→ LO QUE HARÁS:
A) Enumera los dictadores que aparecen nombrados en el texto sobre literatura y dictadura.
B) Reproduce el fragmento del texto sobre literatura y dictadura que empieza en "Distinto es el" y termina en "gracias a ella.".

→ TEXTO PROPORCIONADO:
------------------------------------
¿Afila la inventiva la ausencia
de libertades? ¿Estimula la capacidad creadora vivir en un
régimen de dictadura?
Así se ha sugerido, con frecuencia, a modo de
ironía o paradoja. Y ejemplos no faltan. El más
próximo, para nosotros, es el que nos ofrece el
franquismo. En el curso de los años sesenta y setenta hubo
en España
un despliegue literario sólo comparable -con ventaja- al
de los años veinte y treinta, especialmente en el terreno
de la novela.
Distinto es el caso de la Rusia
soviética, donde la creación literaria fue
aplastada pero nunca anulada del todo, y el de la Alemania nazi,
que generó una gran literatura en el exilio,
obra tanto de escritores alemanes como de judíos
que escribían en diversos idiomas. Sin embargo, no
tendría sentido afirmar que Franco, Stalin o Hitler
favorecieron una creación literaria que si se desarrollaba
era pese a la situación de tiranía existente, no
gracias a ella.
------------------------------------
→ DATOS PROPORCIONADOS:
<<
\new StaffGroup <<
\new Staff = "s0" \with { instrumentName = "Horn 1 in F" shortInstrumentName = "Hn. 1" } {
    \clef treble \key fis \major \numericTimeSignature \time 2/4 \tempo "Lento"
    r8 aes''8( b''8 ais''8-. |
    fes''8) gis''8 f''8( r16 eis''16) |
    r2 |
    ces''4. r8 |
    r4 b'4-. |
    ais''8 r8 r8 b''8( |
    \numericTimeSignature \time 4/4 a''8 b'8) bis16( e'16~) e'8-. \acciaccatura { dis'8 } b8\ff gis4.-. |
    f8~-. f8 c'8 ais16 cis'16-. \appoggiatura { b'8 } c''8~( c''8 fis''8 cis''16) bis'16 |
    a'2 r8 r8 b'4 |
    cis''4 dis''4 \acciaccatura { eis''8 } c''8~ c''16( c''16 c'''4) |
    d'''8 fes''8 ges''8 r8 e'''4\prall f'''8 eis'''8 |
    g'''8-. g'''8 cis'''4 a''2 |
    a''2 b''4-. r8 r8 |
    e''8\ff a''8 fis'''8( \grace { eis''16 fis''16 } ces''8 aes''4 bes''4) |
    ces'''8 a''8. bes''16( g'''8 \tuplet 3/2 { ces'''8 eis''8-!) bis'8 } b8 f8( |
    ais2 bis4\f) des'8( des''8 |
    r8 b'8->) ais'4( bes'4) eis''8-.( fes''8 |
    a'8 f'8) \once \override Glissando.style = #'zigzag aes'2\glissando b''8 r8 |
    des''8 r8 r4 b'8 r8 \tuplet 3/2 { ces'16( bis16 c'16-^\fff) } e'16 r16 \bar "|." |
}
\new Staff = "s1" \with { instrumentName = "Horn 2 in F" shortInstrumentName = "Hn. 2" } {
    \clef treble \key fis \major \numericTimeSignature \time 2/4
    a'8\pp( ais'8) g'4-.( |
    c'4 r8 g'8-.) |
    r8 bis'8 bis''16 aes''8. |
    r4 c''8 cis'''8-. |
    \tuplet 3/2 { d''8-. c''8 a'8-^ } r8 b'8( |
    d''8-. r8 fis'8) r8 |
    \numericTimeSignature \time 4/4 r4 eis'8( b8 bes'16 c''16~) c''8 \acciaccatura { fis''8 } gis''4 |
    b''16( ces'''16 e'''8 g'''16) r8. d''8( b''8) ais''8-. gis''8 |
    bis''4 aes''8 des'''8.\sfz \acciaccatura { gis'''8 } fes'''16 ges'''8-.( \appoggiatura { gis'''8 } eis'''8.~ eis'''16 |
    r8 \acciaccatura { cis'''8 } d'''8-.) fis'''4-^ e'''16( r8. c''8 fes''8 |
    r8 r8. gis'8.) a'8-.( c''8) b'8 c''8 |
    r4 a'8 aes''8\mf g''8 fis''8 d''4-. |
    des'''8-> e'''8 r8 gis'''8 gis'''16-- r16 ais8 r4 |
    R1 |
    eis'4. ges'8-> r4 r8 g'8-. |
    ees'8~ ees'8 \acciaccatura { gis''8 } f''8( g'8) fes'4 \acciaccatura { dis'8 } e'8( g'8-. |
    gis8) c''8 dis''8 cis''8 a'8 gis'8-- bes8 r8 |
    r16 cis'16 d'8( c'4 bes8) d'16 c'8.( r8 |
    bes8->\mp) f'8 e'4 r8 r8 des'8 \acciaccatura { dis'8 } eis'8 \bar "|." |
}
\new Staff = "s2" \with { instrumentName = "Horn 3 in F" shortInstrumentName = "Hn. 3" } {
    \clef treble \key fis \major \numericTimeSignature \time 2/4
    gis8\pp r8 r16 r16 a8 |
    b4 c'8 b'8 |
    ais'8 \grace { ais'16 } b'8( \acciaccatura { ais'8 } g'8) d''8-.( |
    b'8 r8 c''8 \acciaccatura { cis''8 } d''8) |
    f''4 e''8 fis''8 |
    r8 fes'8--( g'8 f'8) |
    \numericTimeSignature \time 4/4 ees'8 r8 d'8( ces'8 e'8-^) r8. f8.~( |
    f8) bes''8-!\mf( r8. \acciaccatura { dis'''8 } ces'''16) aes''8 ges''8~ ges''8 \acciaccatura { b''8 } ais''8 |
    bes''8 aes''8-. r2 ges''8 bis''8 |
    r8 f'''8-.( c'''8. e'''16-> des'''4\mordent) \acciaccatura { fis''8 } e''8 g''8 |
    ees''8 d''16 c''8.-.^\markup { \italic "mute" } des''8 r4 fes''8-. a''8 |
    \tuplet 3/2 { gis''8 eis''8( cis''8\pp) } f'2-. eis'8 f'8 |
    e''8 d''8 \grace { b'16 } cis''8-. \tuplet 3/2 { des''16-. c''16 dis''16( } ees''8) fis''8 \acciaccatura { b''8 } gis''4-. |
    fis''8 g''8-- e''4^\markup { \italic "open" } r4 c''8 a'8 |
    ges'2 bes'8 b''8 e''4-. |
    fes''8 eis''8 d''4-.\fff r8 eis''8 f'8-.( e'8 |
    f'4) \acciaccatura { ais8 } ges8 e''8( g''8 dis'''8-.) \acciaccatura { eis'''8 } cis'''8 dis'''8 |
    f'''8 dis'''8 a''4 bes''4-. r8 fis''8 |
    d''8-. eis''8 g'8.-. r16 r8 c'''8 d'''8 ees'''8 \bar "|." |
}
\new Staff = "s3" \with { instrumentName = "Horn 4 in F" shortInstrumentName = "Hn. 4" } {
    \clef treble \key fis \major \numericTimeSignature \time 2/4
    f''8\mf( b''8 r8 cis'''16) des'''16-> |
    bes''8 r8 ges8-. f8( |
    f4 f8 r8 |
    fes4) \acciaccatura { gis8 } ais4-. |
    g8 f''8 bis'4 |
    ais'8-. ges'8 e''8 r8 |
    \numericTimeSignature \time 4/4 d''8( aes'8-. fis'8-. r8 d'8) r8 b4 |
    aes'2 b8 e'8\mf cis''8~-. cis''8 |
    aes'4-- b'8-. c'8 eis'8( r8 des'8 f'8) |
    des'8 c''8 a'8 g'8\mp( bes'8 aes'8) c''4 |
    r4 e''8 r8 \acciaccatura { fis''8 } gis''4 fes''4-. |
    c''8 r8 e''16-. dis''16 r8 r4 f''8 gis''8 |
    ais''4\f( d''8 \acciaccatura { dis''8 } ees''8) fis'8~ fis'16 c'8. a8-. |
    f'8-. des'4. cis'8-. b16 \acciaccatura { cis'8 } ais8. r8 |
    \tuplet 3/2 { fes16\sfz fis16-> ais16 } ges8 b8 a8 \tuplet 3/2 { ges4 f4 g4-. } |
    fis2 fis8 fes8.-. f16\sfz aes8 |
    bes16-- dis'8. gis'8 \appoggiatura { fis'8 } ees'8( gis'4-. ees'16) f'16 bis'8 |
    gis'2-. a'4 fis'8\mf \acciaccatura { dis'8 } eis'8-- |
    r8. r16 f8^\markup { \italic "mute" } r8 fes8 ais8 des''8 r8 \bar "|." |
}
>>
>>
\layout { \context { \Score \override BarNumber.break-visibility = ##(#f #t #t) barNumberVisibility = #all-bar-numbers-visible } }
------------------------------------
→ RESPUESTAS POR TAREA:
A) Franco, Stalin, Hitler

B)
Distinto es el caso de la Rusia
soviética, donde la creación literaria fue
aplastada pero nunca anulada del todo, y el de la Alemania nazi,
que generó una gran literatura en el exilio,
obra tanto de escritores alemanes como de judíos
que escribían en diversos idiomas. Sin embargo, no
tendría sentido afirmar que Franco, Stalin o Hitler
favorecieron una creación literaria que si se desarrollaba
era pese a la situación de tiranía existente, no
gracias a ella.